- **Records for this exercise**
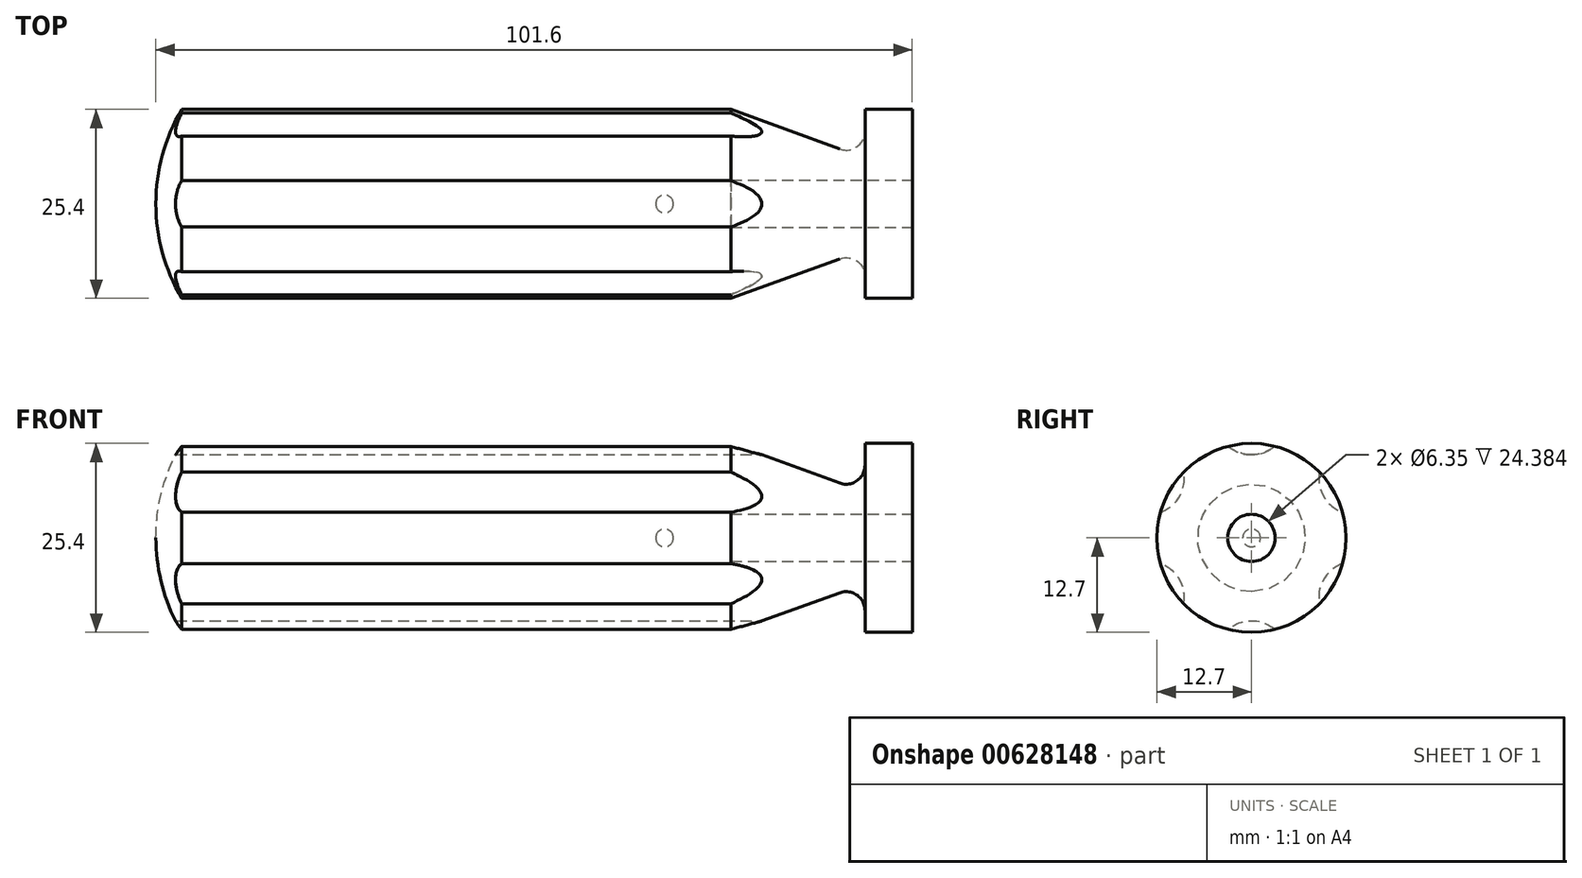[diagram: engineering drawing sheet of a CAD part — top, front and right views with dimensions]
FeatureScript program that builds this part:
annotation { "Feature Type Name" : "Feature", "Feature Type Description" : "" }
export const myFeature = defineFeature(function(context is Context, id is Id, definition is map)
    precondition{}
    {
        {
            var Q0;
            Q0=qCreatedBy(makeId("Front.planeOp"),FACE);
            var sketch = newSketch(context, id + "F0", { "sketchPlane" : qUnion([Q0])});
            skLineSegment(sketch, "E0.bottom", {"start": v(8.89, 0) * mm, "end": v(-68.33, 0) * mm});
            skLineSegment(sketch, "E0.top", {"start": v(33.27, 12.7) * mm, "end": v(26.92, 12.7) * mm});
            skLineSegment(sketch, "E0.left", {"start": v(33.27, 3.18) * mm, "end": v(33.27, 12.7) * mm});
            skArc(sketch, "E1", {"start": v(-64.87, 12.7) * mm, "mid": v(-67.45, 6.58) * mm, "end": v(-68.33, 0) * mm});
            skLineSegment(sketch, "E2", {"start": v(26.92, 12.7) * mm, "end": v(26.92, 9.76) * mm});
            skLineSegment(sketch, "E3", {"start": v(23.52, 7.38) * mm, "end": v(8.89, 12.7) * mm});
            skLineSegment(sketch, "E4.trimOffspring", {"start": v(8.89, 12.7) * mm, "end": v(-64.87, 12.7) * mm});
            skPoint(sketch, "E5.visualSharp", {"position": v(26.92, 6.14) * mm});
            skArc(sketch, "E5.filletArc", {"start": v(23.52, 7.38) * mm, "mid": v(25.84, 7.68) * mm, "end": v(26.92, 9.76) * mm});
            skLineSegment(sketch, "E6.top", {"start": v(33.27, 3.18) * mm, "end": v(8.89, 3.18) * mm});
            skLineSegment(sketch, "E6.right", {"start": v(8.89, 0) * mm, "end": v(8.89, 3.18) * mm});
            skCircle(sketch, "E7", {"center": v(0, 0) * mm, "radius": 1.2 * mm});
            skSolve(sketch);
        }
        {
            var Q0;
            Q0 = qSketchRegion(id + "F0", true);
            var Q1;
            Q1=sQuery(id+"F0.wireOp",EDGE,"E0.bottom");
            revolve(context, id + "F1", {"entities" : qUnion([Q0]), "axis" : qUnion([Q1]), "revolveType" : RevolveType.FULL});
        }
        {
            var Q0;
            Q0 = qSketchRegion(id + "F0", true);
            var Q1;
            Q1=sQuery(id+"F0.wireOp",EDGE,"E0.bottom");
            revolve(context, id + "F2", {"entities" : qUnion([Q0]), "axis" : qUnion([Q1]), "revolveType" : RevolveType.FULL});
        }
        {
            var Q0;
            Q0=makeQuery(id+"F1.opRevolve","SWEPT_FACE",FACE,{"disambiguationData":[OSD([sQuery(id+"F0.wireOp",EDGE,"E0.left")])]});
            var sketch = newSketch(context, id + "F3", { "sketchPlane" : qUnion([Q0])});
            skCircle(sketch, "E8", {"center": v(0, 0) * mm, "radius": 16 * mm, "construction": true});
            skCircle(sketch, "E9", {"center": v(0, 16) * mm, "radius": 4.83 * mm});
            skCircle(sketch, "E10.1.0", {"center": v(-13.86, 8) * mm, "radius": 4.83 * mm});
            skCircle(sketch, "E10.2.0", {"center": v(-13.86, -8) * mm, "radius": 4.83 * mm});
            skCircle(sketch, "E10.3.0", {"center": v(0, -16) * mm, "radius": 4.83 * mm});
            skCircle(sketch, "E10.4.0", {"center": v(13.86, -8) * mm, "radius": 4.83 * mm});
            skCircle(sketch, "E10.5.0", {"center": v(13.86, 8) * mm, "radius": 4.83 * mm});
            skSolve(sketch);
        }
        {
            var Q0;
            Q0 = qSketchRegion(id + "F3", true);
            extrude(context, id + "F4", {"entities" : qUnion([Q0]), "operationType" : NewBodyOperationType.REMOVE, "oppositeDirection" : true, "depth" : 101.6 * mm, "offsetDistance" : 25.4 * mm, "hasSecondDirection" : true, "secondDirectionOppositeDirection" : true, "secondDirectionDepth" : 6.35 * mm});
        }
    });
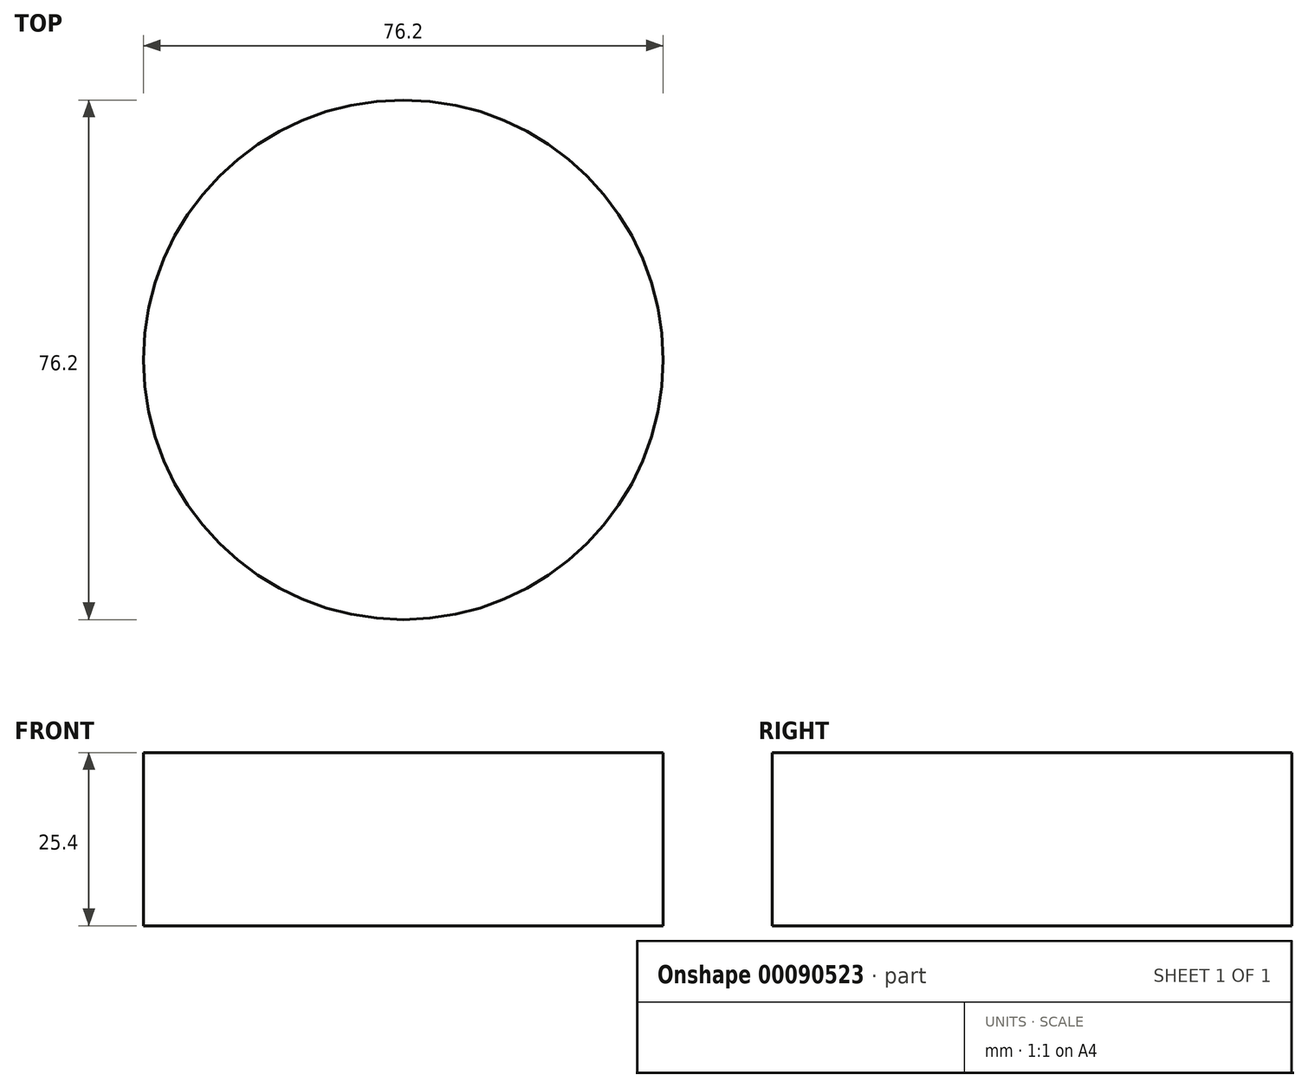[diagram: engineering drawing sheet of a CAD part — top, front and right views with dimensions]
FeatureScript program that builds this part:
annotation { "Feature Type Name" : "Feature", "Feature Type Description" : "" }
export const myFeature = defineFeature(function(context is Context, id is Id, definition is map)
    precondition{}
    {
        {
            var Q0;
            Q0=qCreatedBy(makeId("Top.planeOp"),FACE);
            var sketch = newSketch(context, id + "F0", { "sketchPlane" : qUnion([Q0])});
            skPoint(sketch, "E0", {"position": v(-51.74, 53.8) * mm});
            skPoint(sketch, "E1", {"position": v(-51.74, -22.4) * mm});
            skCircle(sketch, "E2", {"center": v(-51.74, 53.8) * mm, "radius": 38.1 * mm});
            skLineSegment(sketch, "E3", {"start": v(-51.74, 3.14) * mm, "end": v(-43.7, 16.55) * mm});
            skLineSegment(sketch, "E4", {"start": v(-51.74, 3.14) * mm, "end": v(-59.79, 16.55) * mm});
            skLineSegment(sketch, "E5.1.0", {"start": v(-21.98, 12.82) * mm, "end": v(-23.35, 28.39) * mm});
            skLineSegment(sketch, "E5.1.1", {"start": v(-21.98, 12.82) * mm, "end": v(-36.36, 18.93) * mm});
            skLineSegment(sketch, "E5.2.0", {"start": v(-3.58, 38.14) * mm, "end": v(-13.84, 49.93) * mm});
            skLineSegment(sketch, "E5.2.1", {"start": v(-3.58, 38.14) * mm, "end": v(-18.81, 34.63) * mm});
            skLineSegment(sketch, "E5.3.0", {"start": v(-3.58, 69.44) * mm, "end": v(-18.81, 72.95) * mm});
            skLineSegment(sketch, "E5.3.1", {"start": v(-3.58, 69.44) * mm, "end": v(-13.84, 57.65) * mm});
            skLineSegment(sketch, "E5.4.0", {"start": v(-21.98, 94.76) * mm, "end": v(-36.36, 88.65) * mm});
            skLineSegment(sketch, "E5.4.1", {"start": v(-21.98, 94.76) * mm, "end": v(-23.35, 79.2) * mm});
            skLineSegment(sketch, "E5.5.0", {"start": v(-51.74, 104.44) * mm, "end": v(-59.79, 91.03) * mm});
            skLineSegment(sketch, "E5.5.1", {"start": v(-51.74, 104.44) * mm, "end": v(-43.7, 91.03) * mm});
            skLineSegment(sketch, "E5.6.0", {"start": v(-81.51, 94.76) * mm, "end": v(-80.14, 79.2) * mm});
            skLineSegment(sketch, "E5.6.1", {"start": v(-81.51, 94.76) * mm, "end": v(-67.13, 88.65) * mm});
            skLineSegment(sketch, "E5.7.0", {"start": v(-99.91, 69.44) * mm, "end": v(-89.65, 57.65) * mm});
            skLineSegment(sketch, "E5.7.1", {"start": v(-99.91, 69.44) * mm, "end": v(-84.68, 72.95) * mm});
            skLineSegment(sketch, "E5.8.0", {"start": v(-99.91, 38.14) * mm, "end": v(-84.68, 34.63) * mm});
            skLineSegment(sketch, "E5.8.1", {"start": v(-99.91, 38.14) * mm, "end": v(-89.65, 49.93) * mm});
            skLineSegment(sketch, "E5.9.0", {"start": v(-81.51, 12.82) * mm, "end": v(-67.13, 18.93) * mm});
            skLineSegment(sketch, "E5.9.1", {"start": v(-81.51, 12.82) * mm, "end": v(-80.14, 28.39) * mm});
            skSolve(sketch);
        }
        {
            var Q0;
            Q0=makeQuery(id+"F0.imprint","IMPRINT",FACE,{"disambiguationData":[TD([[makeQuery(id+"F0.imprint","IMPRINT",EDGE,{"derivedFrom":sQuery(id+"F0.wireOp",EDGE,"YCCCSWK0-zlv3-YyXS-ej1S-xGye6IYwIFmJ")}),1.0]])]});
            var Q1;
            Q1=makeQuery(id+"F0.imprint","IMPRINT",FACE,{"disambiguationData":[TD([[makeQuery(id+"F0.imprint","IMPRINT",EDGE,{"derivedFrom":sQuery(id+"F0.wireOp",EDGE,"E2")}),1.0]])]});
            extrude(context, id + "F1", {"entities" : qUnion([Q0, Q1]), "depth" : 25.4 * mm});
        }
    });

- **Stated exercise**
From the listing above, extract every line that contains the string "left" and reproduce each one unchanged.

- **Output for this task**
            skLineSegment(sketch, "E0.left", {"start": v(33.27, 3.18) * mm, "end": v(33.27, 12.7) * mm});
            Q0=makeQuery(id+"F1.opRevolve","SWEPT_FACE",FACE,{"disambiguationData":[OSD([sQuery(id+"F0.wireOp",EDGE,"E0.left")])]});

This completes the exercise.